Sources on the life of Aaron Montgomery Ward, including a privately printed genealogy prepared for Ward’s daughter by the American History Society, state that his name derived from that of a Revolutionary War General, to whom he was related or at least was named after. I had no reason to question so abundant “evidence,” but I wanted to determine just why this general had special meaning for Ward’s family.
To my shock, I found out that nobody had checked out this story all these years. There is no General Aaron Montgomery Ward! So where did the name come from and why is it connected in family lore with the Revolutionary War? The first name Aaron is not such a puzzle as it is a Biblical and common enough first name. It is the “Montgomery” which puzzled me as I could find no evidence of its appearance as part of a Ward family name until the Revolutionary War period.
The first of our Aaron Montgomery Ward’s ancestors to bear the name was his grandfather, who was born in 1776. This Aaron Montgomery Ward was the son of Captain Israel Ward, a captain in the Eastern Battalion (also known as the New Jersey Brigade) during the Revolutionary War and an ardent supporter of independence. On December 31, 1775 General Richard Montgomery was killed leading an attempt during a blizzard to take Quebec. Given the fact that Israel’s son was born soon after, the best explanation of his including Montgomery in his son’s name was to commemorate this fallen hero. Our Montgomery Ward then would have been named after his grandfather.

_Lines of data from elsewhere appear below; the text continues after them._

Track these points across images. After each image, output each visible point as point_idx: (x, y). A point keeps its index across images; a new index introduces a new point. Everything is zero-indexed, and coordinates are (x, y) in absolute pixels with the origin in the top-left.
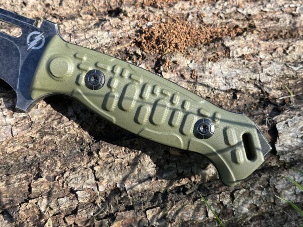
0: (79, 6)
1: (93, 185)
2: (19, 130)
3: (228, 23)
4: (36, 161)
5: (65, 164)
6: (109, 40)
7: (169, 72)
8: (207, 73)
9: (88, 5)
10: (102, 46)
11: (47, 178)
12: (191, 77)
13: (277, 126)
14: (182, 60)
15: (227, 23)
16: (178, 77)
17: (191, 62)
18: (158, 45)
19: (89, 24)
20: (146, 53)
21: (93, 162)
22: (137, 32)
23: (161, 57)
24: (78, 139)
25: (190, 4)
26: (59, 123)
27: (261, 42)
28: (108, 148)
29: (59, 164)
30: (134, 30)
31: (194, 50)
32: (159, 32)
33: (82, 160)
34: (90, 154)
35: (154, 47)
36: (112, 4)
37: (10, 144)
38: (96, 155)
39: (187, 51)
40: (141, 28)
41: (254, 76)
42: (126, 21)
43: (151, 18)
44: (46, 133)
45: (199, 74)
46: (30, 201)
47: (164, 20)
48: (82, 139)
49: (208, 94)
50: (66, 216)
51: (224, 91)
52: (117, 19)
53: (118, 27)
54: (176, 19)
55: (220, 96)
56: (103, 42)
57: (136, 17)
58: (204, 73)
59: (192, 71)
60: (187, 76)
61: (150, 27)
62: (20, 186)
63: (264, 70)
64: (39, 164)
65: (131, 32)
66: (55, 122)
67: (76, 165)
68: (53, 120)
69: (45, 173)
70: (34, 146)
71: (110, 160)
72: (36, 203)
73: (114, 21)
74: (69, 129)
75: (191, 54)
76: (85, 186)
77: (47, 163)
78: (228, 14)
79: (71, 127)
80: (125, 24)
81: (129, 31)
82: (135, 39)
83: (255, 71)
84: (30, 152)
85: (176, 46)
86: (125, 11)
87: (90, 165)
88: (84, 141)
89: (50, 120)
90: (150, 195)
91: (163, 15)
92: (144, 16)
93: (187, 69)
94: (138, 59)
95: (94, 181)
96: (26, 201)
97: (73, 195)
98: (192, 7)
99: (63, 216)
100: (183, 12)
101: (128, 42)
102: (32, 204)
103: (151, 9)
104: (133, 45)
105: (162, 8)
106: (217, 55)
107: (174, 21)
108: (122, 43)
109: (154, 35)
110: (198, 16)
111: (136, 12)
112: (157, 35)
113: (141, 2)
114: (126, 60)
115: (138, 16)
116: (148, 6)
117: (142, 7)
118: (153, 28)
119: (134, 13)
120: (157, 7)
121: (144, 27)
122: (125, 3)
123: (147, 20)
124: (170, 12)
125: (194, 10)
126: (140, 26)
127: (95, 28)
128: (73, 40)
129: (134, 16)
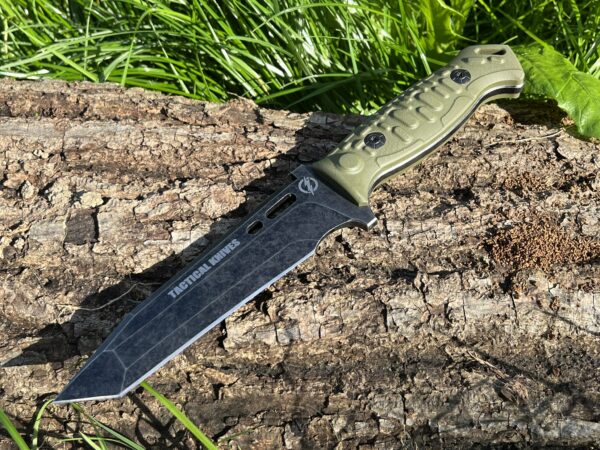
0: (416, 177)
1: (400, 416)
2: (327, 331)
4: (337, 370)
5: (370, 381)
6: (450, 238)
8: (573, 305)
9: (429, 178)
10: (441, 244)
11: (349, 394)
12: (550, 306)
14: (542, 282)
16: (533, 303)
17: (555, 286)
18: (513, 255)
19: (428, 207)
20: (496, 262)
21: (404, 388)
22: (488, 230)
23: (515, 272)
24: (391, 355)
25: (570, 197)
26: (374, 332)
28: (425, 375)
29: (364, 380)
30: (485, 227)
31: (561, 270)
32: (518, 237)
33: (392, 381)
34: (403, 376)
35: (507, 257)
36: (461, 182)
37: (315, 345)
38: (409, 380)
39: (552, 270)
40: (496, 226)
42: (478, 213)
43: (512, 213)
44: (356, 341)
45: (563, 305)
46: (324, 417)
47: (527, 220)
48: (396, 356)
49: (569, 333)
50: (360, 444)
51: (592, 333)
52: (466, 208)
53: (466, 220)
54: (544, 220)
55: (585, 339)
56: (443, 238)
57: (491, 207)
58: (569, 304)
59: (553, 299)
60: (545, 304)
61: (508, 228)
62: (316, 396)
64: (341, 374)
65: (481, 229)
66: (370, 331)
67: (384, 386)
68: (368, 327)
69: (347, 388)
70: (340, 352)
71: (425, 390)
72: (330, 421)
73: (462, 211)
74: (384, 341)
75: (557, 275)
76: (390, 415)
77: (351, 376)
79: (387, 340)
80: (474, 216)
81: (479, 227)
82: (485, 241)
84: (334, 358)
85: (538, 262)
86: (478, 198)
87: (399, 390)
88: (399, 360)
89: (363, 327)
90: (467, 445)
91: (528, 210)
92: (502, 208)
93: (547, 295)
94: (484, 268)
95: (402, 412)
96: (319, 416)
97: (374, 422)
98: (571, 201)
99: (357, 444)
100: (557, 210)
101: (474, 243)
102: (325, 420)
103: (514, 196)
104: (480, 248)
105: (528, 200)
106: (593, 282)
107: (541, 223)
108: (466, 243)
109: (511, 240)
110: (576, 220)
111: (492, 200)
112: (515, 241)
113: (501, 181)
114: (467, 265)
115: (494, 208)
116: (509, 190)
117: (501, 189)
118: (512, 231)
119: (489, 202)
120: (521, 196)
121: (500, 226)
122: (478, 180)
123: (505, 216)
124: (539, 208)
125: (574, 210)
126: (495, 223)
127: (435, 216)
128: (406, 230)
129: (488, 206)
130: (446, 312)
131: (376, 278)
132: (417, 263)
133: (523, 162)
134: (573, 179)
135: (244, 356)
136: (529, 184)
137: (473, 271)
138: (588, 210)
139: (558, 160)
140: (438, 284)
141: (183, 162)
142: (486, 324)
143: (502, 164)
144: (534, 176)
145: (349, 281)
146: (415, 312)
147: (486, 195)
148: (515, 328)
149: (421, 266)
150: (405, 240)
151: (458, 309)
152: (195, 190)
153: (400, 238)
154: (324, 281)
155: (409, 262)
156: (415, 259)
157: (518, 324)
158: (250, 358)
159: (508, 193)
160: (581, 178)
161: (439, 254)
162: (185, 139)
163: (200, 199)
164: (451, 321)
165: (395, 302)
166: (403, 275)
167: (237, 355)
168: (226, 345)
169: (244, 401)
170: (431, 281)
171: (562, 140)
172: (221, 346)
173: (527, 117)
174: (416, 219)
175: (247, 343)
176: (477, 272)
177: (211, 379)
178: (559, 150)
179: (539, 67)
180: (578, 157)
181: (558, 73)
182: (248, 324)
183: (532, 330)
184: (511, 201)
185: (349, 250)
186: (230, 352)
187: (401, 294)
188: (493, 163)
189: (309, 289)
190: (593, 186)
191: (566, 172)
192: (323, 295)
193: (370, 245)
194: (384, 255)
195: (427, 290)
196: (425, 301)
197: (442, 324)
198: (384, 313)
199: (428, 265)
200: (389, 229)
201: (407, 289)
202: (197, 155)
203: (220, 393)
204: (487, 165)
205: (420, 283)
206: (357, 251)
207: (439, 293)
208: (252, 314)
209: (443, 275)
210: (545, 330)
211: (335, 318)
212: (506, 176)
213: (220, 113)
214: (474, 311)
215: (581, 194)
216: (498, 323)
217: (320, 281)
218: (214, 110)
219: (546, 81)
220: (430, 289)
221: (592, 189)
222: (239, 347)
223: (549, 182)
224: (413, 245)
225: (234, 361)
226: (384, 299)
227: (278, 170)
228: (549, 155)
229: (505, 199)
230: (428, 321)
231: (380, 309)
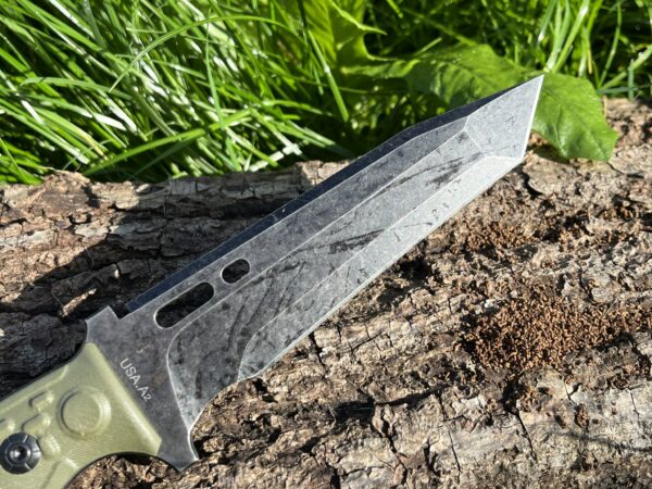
3: (643, 299)
6: (412, 341)
7: (534, 410)
8: (607, 414)
10: (401, 354)
12: (576, 422)
14: (557, 386)
15: (640, 300)
16: (550, 422)
17: (576, 389)
18: (508, 352)
19: (370, 298)
20: (485, 367)
22: (462, 319)
23: (516, 378)
25: (561, 250)
30: (458, 316)
31: (578, 363)
32: (509, 324)
35: (500, 357)
39: (567, 366)
40: (473, 311)
42: (443, 295)
43: (491, 288)
45: (593, 416)
47: (514, 294)
49: (609, 456)
51: (640, 450)
52: (424, 291)
53: (428, 310)
54: (538, 291)
55: (632, 459)
56: (402, 344)
57: (460, 284)
58: (601, 413)
59: (578, 408)
60: (569, 420)
61: (490, 312)
65: (453, 319)
73: (419, 296)
75: (575, 372)
78: (640, 278)
80: (439, 302)
81: (449, 318)
82: (462, 336)
85: (546, 357)
86: (437, 272)
91: (511, 280)
92: (474, 282)
93: (568, 405)
94: (468, 378)
98: (564, 255)
100: (551, 273)
101: (448, 343)
103: (486, 262)
104: (457, 348)
105: (506, 263)
106: (625, 372)
107: (535, 296)
108: (437, 345)
109: (500, 329)
110: (581, 283)
111: (459, 273)
112: (506, 330)
113: (460, 240)
114: (443, 378)
115: (464, 284)
116: (477, 252)
117: (463, 251)
118: (498, 315)
119: (456, 276)
120: (496, 259)
121: (479, 311)
122: (431, 244)
123: (482, 293)
124: (525, 274)
125: (572, 268)
126: (472, 307)
127: (383, 311)
128: (345, 340)
129: (455, 282)
130: (429, 461)
131: (312, 425)
132: (371, 390)
133: (486, 209)
134: (558, 222)
136: (501, 239)
137: (455, 388)
138: (591, 265)
139: (532, 199)
140: (409, 419)
142: (490, 469)
144: (506, 226)
145: (273, 440)
146: (382, 471)
147: (449, 265)
148: (532, 465)
149: (377, 393)
150: (346, 358)
151: (445, 453)
153: (339, 356)
154: (232, 448)
155: (359, 390)
156: (366, 384)
157: (535, 458)
159: (476, 257)
160: (568, 218)
161: (400, 369)
164: (438, 474)
165: (348, 462)
166: (354, 413)
170: (397, 415)
171: (531, 169)
174: (356, 319)
176: (461, 388)
178: (531, 183)
179: (482, 76)
180: (559, 190)
183: (557, 463)
184: (484, 268)
185: (264, 390)
187: (356, 447)
189: (211, 466)
190: (589, 228)
191: (548, 214)
192: (234, 473)
193: (295, 375)
194: (319, 386)
195: (395, 433)
196: (394, 451)
197: (426, 481)
198: (336, 483)
199: (387, 390)
200: (319, 343)
201: (364, 437)
205: (381, 423)
206: (276, 390)
207: (412, 433)
209: (413, 402)
210: (575, 458)
212: (467, 231)
213: (30, 201)
214: (470, 452)
215: (575, 243)
216: (507, 462)
217: (226, 449)
218: (18, 198)
220: (398, 429)
221: (587, 232)
223: (528, 231)
224: (359, 362)
226: (332, 460)
227: (132, 277)
228: (518, 193)
229: (474, 266)
230: (404, 481)
231: (328, 478)
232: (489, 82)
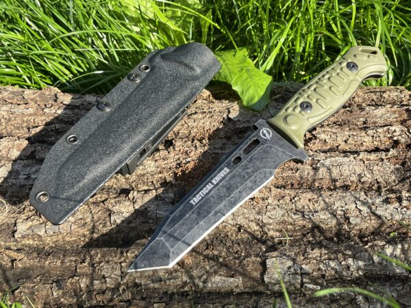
1: (119, 276)
2: (76, 227)
5: (103, 256)
6: (154, 169)
10: (148, 173)
11: (89, 264)
13: (267, 261)
21: (122, 259)
22: (177, 164)
26: (104, 227)
27: (273, 189)
28: (135, 251)
29: (99, 256)
32: (192, 168)
33: (116, 256)
34: (122, 253)
36: (169, 135)
37: (69, 235)
38: (125, 254)
40: (181, 162)
41: (258, 217)
42: (173, 154)
43: (192, 154)
46: (75, 278)
50: (97, 294)
51: (231, 224)
52: (167, 151)
53: (165, 159)
55: (227, 228)
56: (149, 170)
57: (182, 151)
61: (189, 162)
62: (70, 266)
63: (268, 213)
64: (86, 252)
66: (101, 226)
67: (111, 259)
68: (100, 224)
69: (88, 260)
70: (85, 239)
72: (79, 280)
73: (163, 153)
74: (110, 232)
76: (113, 276)
77: (91, 253)
80: (170, 156)
81: (172, 163)
82: (174, 171)
83: (259, 213)
84: (82, 243)
86: (175, 145)
87: (119, 261)
92: (188, 151)
95: (120, 274)
96: (73, 277)
97: (104, 280)
99: (95, 293)
101: (168, 172)
102: (76, 280)
103: (198, 144)
104: (171, 175)
108: (163, 172)
113: (194, 134)
116: (198, 140)
117: (192, 139)
119: (181, 147)
120: (202, 143)
121: (184, 162)
122: (180, 134)
123: (188, 155)
126: (182, 160)
129: (180, 150)
131: (108, 194)
132: (133, 185)
133: (208, 123)
135: (28, 242)
137: (164, 189)
140: (142, 196)
141: (4, 127)
143: (195, 124)
146: (127, 214)
147: (181, 143)
149: (135, 186)
152: (6, 143)
155: (129, 184)
156: (132, 183)
158: (31, 243)
161: (147, 179)
162: (6, 113)
163: (7, 149)
164: (148, 219)
165: (115, 209)
166: (125, 192)
167: (23, 242)
168: (16, 236)
169: (29, 269)
170: (139, 195)
171: (233, 109)
172: (14, 236)
173: (221, 95)
175: (28, 235)
177: (9, 256)
178: (230, 115)
181: (237, 68)
182: (30, 223)
184: (196, 147)
186: (19, 240)
187: (120, 204)
188: (189, 124)
194: (113, 180)
196: (134, 208)
198: (110, 215)
199: (140, 185)
201: (124, 201)
202: (12, 122)
203: (14, 265)
204: (186, 125)
205: (132, 197)
207: (142, 202)
208: (32, 217)
209: (147, 191)
211: (81, 219)
212: (197, 131)
213: (32, 97)
218: (28, 95)
219: (228, 73)
220: (137, 200)
222: (23, 237)
225: (23, 245)
226: (110, 207)
227: (60, 130)
228: (224, 118)
229: (192, 145)
231: (108, 213)
232: (228, 68)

As I have discussed in my blog on A Soldier Called Henry Smith, family stories often are wrong but have a grain of truth in them. I think in the case of Ward family history there was a confusion of a story about the name being associated with a general and the fact that there was a famous Ward general, Artemis Ward, who among other achievements oversaw the Battle of Bunker Hill. Artemis Ward was, however, no relation of Aaron Montgomery Ward .
Chronicles tend to feed on and repeat each other. Done enough times, statements get taken for facts. It requires going back to original sources to set the record straight. It looks like I have a lot more digging behind stories ahead of me.